Recently fledged EASO. Note residual natal down, especially on the head. (Photo by Steve Rannels)

  1. H In Appropriate Habitat: This will be the code most frequently used as single bird responses are most common.
  2. P Pair in Suitable Habitat: I use this cautiously in two circumstances.
    • When I hear two nearby owls calling in two distinct voices. Males have a lower pitch call than females and when this distinction is obvious, I use this code.
    • When I see two owls sitting close by and one is obviously physically larger than the other. Owls exhibit sexual size dimorphism, with females being noticeably larger than males.  (On one occasion after spotting two of different size the smaller one mounted the larger for an obvious, brief copulation, validating my “P” assessment!)
  3. FL Recently Fledged Young:  This is where a bright headlamp and careful observation is needed.  At first glance a fledgling capable of flight can look like an adult.  However, if you get a good look at it you might see residual natal down about the head of the bird (see image).
    • I have also used the FL code judiciously when I hear or see more than two birds in close proximity during the late spring, summer and early fall, suggestive of a family group.
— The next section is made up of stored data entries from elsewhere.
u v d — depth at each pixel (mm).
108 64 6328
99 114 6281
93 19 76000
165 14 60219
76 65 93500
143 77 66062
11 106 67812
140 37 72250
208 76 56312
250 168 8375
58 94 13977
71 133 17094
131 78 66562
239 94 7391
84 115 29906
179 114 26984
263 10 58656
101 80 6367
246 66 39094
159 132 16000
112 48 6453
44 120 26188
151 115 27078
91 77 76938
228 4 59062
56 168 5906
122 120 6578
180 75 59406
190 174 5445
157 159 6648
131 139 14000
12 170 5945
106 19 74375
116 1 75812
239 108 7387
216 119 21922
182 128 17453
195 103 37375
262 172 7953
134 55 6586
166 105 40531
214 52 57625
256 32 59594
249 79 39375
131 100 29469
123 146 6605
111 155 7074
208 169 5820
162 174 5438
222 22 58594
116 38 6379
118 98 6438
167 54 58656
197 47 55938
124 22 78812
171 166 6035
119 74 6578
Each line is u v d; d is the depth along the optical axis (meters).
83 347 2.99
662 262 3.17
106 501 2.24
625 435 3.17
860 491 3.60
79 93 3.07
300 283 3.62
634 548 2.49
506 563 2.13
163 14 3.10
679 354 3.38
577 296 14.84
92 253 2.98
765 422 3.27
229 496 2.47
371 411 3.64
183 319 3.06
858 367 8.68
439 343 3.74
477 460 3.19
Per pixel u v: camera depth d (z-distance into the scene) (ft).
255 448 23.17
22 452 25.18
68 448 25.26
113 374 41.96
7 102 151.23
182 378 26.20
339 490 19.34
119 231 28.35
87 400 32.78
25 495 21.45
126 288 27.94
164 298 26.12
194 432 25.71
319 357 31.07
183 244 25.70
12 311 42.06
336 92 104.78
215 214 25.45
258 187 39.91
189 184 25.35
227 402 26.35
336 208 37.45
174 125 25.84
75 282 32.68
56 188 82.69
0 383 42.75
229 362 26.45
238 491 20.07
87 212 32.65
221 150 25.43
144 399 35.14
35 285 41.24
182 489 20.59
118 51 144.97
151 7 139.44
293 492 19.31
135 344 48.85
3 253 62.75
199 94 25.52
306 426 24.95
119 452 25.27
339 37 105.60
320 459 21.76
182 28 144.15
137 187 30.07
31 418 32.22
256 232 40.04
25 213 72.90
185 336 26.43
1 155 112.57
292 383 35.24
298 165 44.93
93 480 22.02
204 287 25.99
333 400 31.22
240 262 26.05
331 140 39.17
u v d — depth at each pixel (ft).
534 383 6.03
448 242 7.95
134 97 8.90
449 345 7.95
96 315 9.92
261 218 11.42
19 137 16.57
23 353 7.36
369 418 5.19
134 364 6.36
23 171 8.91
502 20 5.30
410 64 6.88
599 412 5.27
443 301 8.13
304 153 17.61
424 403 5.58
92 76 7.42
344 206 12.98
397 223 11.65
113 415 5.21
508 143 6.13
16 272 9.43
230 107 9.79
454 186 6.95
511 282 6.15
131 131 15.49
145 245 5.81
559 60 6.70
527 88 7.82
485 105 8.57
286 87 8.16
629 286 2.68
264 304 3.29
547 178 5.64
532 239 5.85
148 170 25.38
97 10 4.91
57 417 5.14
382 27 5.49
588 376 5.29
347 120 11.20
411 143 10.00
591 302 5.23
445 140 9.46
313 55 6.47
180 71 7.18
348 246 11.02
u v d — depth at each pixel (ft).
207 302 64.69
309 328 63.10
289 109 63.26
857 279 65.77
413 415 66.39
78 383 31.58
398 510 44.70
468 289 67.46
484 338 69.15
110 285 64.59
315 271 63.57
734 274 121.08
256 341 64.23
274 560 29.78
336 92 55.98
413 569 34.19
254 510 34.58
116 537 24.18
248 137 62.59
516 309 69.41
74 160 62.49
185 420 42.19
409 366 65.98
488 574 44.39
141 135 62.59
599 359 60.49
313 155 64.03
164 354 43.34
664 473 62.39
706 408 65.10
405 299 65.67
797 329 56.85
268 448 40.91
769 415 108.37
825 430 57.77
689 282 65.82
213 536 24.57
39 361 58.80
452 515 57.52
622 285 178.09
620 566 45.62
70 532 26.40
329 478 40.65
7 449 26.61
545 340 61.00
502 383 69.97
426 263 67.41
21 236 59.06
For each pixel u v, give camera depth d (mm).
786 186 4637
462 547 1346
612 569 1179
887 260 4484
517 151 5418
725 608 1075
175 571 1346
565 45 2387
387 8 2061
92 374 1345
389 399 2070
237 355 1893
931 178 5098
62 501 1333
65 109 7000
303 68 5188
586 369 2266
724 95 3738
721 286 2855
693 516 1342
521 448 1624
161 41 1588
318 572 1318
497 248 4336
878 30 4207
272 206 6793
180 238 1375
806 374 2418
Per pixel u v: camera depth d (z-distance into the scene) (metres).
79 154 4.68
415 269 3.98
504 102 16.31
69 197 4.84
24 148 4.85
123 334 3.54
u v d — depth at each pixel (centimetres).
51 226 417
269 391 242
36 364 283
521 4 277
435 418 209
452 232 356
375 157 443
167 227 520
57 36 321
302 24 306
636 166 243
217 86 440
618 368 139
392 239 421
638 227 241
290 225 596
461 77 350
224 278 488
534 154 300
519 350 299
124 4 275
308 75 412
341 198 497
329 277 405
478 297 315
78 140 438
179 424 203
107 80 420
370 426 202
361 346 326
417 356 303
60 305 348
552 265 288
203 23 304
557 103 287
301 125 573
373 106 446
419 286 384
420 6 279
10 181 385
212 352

This may seem like a bold assumption, but these birds at this time of year do not stray far and overlapping of breeding territories is highly unlikely.  I’ve encountered as many as 4 individuals together and, on a few occasions, was able to see that at least one had the head plumage of a fledgling.
  4. NE / NY Nest with eggs / young: I’ve encountered a few of these situations in monitoring my nest boxes.  If one knows of a potential nest cavity one can observe the site and look for adults carrying food CF into the cavity or maybe even an owlet poking its head out of the hole.

NOTE:  When you see two screech owls together it’s not uncommon for one to be red (rufous) and one gray.  These color patterns (morphs) have nothing to do with sex or age and alone cannot be used to infer the presence of a pair.